Applying conventional rules of grammar and punctuation to the clause “using a random or sequential number generator,” the court found it modifies both “store” and “produce.” This interpretation is consistent with the legislative history of the TCPA, which reflects that in 1991 “at the time of [the TCPA’s] enactment, devices existed that could randomly or sequentially create telephone numbers and (1) make them available for immediate dialing or (2) make them available for later dialing.” This interpretation also was supported by the “[c]ontemporaneous understanding” from 1991 to 2003, as reflected in the Federal Communications Commission’s (FCC) rulings from that period, that dialing equipment had to meet the “random or sequential” requirement in order to be considered an ATDS subject to the TCPA.

The 11th Circuit also rejected more recent attempts by the FCC to expand the ATDS definition to encompass predictive dialers and other modern dialing technology, finding that while technology changed, the statute had not. The Court shared the D.C. Circuit’s concerns, as expressed in ACA Int’l v. FCC, that the FCC’s expansion of the ATDS definition would place smartphones “within the definition’s fold,” so as to improperly expand the TCPA to encompass “the most ubiquitous type of phone equipment known[.]” 885 F.3d 687, 697 (D.C. Cir. 2018).

The 11th Circuit then directly addressed the 9th Circuit’s opinion in Marks, which had read the statutory definition of ATDS to encompass devices with the capacity to automatically dial numbers from a stored list and dispensed with any requirement for random or sequential number generation.
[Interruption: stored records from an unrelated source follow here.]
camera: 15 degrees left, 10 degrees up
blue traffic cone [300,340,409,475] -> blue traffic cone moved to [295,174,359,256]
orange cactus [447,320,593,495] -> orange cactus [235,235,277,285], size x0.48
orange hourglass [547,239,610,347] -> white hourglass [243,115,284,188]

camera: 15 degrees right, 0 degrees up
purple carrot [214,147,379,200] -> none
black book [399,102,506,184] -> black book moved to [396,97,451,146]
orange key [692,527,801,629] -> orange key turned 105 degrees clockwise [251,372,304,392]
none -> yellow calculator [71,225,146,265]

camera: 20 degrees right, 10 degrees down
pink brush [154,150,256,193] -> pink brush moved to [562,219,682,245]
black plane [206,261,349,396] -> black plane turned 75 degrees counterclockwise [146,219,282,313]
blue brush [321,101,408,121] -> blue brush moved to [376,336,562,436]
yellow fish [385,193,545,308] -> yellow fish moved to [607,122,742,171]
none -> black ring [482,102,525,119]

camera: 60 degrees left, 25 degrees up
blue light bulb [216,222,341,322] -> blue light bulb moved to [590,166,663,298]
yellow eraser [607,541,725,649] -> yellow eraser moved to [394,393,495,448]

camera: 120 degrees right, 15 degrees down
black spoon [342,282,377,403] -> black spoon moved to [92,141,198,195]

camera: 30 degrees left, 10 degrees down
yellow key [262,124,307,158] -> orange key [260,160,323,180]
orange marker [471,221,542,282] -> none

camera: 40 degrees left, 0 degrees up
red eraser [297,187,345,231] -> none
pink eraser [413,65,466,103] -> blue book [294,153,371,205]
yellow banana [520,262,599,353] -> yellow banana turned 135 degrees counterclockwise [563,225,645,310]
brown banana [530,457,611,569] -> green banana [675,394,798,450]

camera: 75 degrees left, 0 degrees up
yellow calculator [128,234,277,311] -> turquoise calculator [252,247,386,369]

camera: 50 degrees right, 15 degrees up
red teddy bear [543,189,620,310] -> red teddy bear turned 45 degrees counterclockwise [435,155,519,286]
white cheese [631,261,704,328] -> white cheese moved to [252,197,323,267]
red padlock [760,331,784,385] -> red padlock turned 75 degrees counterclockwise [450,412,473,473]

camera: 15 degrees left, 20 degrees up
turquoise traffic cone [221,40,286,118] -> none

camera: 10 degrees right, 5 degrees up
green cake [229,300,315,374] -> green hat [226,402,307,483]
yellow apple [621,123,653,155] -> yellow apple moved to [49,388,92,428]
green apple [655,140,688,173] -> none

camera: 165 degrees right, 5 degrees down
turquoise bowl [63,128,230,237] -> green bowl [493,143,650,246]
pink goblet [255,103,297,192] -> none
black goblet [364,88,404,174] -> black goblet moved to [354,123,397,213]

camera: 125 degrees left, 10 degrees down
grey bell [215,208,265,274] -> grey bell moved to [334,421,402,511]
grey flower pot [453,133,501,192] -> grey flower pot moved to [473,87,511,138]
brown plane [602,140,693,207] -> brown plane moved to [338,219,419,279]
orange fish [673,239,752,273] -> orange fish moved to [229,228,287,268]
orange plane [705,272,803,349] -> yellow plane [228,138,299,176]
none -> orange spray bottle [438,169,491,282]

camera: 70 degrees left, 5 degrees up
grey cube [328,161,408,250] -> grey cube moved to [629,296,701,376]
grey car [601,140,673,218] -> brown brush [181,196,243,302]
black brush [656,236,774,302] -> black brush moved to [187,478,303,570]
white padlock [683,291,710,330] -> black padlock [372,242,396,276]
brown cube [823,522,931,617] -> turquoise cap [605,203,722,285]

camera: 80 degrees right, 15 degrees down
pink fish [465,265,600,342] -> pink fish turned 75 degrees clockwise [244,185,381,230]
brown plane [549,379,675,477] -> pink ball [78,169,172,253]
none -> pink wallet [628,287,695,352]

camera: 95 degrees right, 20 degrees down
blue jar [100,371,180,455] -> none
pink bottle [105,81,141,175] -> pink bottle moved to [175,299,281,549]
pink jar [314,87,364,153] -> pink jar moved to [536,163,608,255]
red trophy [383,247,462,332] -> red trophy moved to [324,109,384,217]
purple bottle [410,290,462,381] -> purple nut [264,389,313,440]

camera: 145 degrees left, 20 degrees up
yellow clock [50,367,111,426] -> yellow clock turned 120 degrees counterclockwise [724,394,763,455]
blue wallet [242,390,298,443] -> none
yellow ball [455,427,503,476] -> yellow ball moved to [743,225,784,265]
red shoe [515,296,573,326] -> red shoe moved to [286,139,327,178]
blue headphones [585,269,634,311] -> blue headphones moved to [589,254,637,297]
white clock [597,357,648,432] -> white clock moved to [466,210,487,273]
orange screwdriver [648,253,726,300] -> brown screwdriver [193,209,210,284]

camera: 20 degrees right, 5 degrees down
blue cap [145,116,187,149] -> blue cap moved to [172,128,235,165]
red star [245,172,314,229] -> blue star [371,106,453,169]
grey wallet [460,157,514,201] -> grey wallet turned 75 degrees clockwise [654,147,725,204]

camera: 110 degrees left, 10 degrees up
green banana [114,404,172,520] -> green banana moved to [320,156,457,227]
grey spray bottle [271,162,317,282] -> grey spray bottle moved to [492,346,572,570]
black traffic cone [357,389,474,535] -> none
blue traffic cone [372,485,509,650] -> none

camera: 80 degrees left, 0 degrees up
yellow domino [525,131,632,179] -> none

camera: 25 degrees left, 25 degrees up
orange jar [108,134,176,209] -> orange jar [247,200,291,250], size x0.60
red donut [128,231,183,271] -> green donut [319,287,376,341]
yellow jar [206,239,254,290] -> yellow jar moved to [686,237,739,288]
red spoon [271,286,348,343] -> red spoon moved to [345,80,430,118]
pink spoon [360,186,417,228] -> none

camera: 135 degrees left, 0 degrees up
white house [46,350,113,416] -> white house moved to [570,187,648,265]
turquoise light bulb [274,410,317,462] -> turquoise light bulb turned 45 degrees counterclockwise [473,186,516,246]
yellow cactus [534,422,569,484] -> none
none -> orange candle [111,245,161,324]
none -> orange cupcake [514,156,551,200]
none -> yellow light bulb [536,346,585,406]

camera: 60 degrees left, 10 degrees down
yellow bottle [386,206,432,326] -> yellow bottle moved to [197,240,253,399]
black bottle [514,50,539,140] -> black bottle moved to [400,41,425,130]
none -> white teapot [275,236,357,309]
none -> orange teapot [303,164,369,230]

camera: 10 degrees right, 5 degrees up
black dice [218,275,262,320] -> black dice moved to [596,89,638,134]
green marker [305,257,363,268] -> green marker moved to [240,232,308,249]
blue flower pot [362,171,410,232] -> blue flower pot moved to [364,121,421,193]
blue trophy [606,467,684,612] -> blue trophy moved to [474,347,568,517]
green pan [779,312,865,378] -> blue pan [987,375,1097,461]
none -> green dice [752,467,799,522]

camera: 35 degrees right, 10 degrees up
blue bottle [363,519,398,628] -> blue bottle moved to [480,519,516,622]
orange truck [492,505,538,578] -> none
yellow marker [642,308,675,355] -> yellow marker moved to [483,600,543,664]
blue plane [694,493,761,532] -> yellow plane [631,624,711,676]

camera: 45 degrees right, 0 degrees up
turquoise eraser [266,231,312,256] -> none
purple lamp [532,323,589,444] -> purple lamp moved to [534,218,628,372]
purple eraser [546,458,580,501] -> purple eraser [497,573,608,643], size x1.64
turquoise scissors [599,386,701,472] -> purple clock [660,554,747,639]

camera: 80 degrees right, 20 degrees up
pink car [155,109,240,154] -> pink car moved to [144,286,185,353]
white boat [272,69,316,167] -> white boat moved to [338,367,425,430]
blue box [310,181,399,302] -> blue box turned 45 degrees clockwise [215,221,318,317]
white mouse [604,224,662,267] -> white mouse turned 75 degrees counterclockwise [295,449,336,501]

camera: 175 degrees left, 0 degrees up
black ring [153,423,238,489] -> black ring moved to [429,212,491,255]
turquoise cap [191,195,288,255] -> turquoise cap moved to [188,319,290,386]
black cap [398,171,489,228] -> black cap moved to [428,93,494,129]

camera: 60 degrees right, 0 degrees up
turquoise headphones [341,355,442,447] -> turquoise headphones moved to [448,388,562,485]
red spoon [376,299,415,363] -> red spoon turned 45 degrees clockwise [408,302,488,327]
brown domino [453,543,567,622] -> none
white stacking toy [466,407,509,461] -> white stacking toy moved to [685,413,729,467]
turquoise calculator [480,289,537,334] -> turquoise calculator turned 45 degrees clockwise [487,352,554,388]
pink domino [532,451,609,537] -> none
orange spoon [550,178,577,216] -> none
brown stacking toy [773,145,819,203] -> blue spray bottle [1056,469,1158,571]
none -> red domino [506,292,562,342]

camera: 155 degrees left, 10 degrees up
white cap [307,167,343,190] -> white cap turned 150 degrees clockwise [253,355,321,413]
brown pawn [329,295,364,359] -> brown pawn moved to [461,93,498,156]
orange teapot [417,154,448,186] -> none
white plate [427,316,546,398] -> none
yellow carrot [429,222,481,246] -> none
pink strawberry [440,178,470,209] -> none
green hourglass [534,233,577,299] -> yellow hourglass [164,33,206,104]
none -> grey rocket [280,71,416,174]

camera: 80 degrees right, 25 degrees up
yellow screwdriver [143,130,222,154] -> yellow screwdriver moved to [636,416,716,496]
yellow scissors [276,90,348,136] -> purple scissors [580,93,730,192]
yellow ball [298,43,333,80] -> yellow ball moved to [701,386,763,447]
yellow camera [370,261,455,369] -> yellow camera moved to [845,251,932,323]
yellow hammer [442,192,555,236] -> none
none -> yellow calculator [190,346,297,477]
The 11th Circuit declined to follow Marks, noting that its reading of the statute amounted to something “more like ‘surgery’ … than interpretation.”

The Court also touched on the First Amendment implications of interpreting the term ATDS to encompass all platforms capable of dialing from a stored list of numbers, asking whether“[t]he First Amendment [would] really allow Congress to punish every unsolicited call to a cell phone?” The court cited the Supreme Court’s recent grant of certiorari on the question of whether the TCPA’s exception for government debt collection calls comports with the First Amendment. See Am. Ass’n of Political Consultants, Inc. v. FCC, 923 F.3d 159 (4th Cir. 2019), cert. granted, No. 19-631, 205 L. Ed. 2d 449, 2020 WL 113070 (Jan. 10, 2020).

Judge Martin concurred in part and dissented in part, disagreeing with the majority’s interpretation that the statute requires a device to randomly or sequentially generate numbers in order to qualify as an autodialer and instead “understand[ing] that a machine may qualify as an autodialer based solely on its ability to store numbers.”

The 11th Circuit’s decision in Glasser represents another important step towards rejecting the “all-expansive view of the [TCPA’s] purpose” embraced by certain courts and prior regulators. As Glasser explains, the TCPA presents “a fair balancing of commercial and consumer interests” and does not require judicial or regulatory expansion to fulfill its purpose.